About this task: Determine how many of the lines below hold the word "Reading". Give the number and nothing else.

Start of Information

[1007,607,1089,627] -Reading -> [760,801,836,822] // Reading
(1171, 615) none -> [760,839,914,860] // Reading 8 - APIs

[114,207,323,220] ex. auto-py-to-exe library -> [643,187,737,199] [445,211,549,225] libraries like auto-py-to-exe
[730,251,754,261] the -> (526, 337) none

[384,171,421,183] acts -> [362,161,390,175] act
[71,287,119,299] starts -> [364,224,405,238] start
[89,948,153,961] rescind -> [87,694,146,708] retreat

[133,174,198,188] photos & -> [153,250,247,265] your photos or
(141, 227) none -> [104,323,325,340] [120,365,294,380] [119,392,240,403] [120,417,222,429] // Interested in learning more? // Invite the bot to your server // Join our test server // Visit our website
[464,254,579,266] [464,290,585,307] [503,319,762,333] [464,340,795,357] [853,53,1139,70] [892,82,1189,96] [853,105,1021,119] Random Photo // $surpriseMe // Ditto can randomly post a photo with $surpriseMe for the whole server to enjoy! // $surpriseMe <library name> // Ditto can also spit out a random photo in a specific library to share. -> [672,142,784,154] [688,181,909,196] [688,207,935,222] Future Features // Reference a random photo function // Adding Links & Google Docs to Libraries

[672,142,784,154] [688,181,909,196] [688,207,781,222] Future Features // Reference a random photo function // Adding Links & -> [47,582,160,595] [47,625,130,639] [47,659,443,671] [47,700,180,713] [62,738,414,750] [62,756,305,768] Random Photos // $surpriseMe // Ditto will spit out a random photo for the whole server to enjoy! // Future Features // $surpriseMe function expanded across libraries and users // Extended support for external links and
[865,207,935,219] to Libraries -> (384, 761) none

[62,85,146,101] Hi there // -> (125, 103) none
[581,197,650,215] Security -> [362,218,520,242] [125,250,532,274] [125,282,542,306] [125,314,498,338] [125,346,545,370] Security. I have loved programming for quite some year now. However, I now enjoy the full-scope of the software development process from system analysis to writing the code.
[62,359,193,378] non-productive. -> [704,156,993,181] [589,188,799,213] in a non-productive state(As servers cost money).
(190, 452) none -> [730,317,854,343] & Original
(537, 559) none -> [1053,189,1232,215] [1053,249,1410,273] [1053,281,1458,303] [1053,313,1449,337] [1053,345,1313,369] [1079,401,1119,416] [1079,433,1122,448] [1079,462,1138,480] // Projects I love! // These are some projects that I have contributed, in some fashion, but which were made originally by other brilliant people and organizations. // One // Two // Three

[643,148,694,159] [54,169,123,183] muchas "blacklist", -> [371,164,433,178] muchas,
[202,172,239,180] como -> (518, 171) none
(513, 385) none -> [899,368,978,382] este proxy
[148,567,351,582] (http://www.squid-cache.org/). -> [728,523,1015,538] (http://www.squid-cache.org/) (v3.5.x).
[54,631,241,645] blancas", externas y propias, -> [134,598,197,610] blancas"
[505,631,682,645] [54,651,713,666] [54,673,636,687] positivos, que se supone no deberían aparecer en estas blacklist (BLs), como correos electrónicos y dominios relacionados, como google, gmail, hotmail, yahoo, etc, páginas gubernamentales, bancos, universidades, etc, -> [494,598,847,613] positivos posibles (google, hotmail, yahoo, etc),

End of Information

Result: 2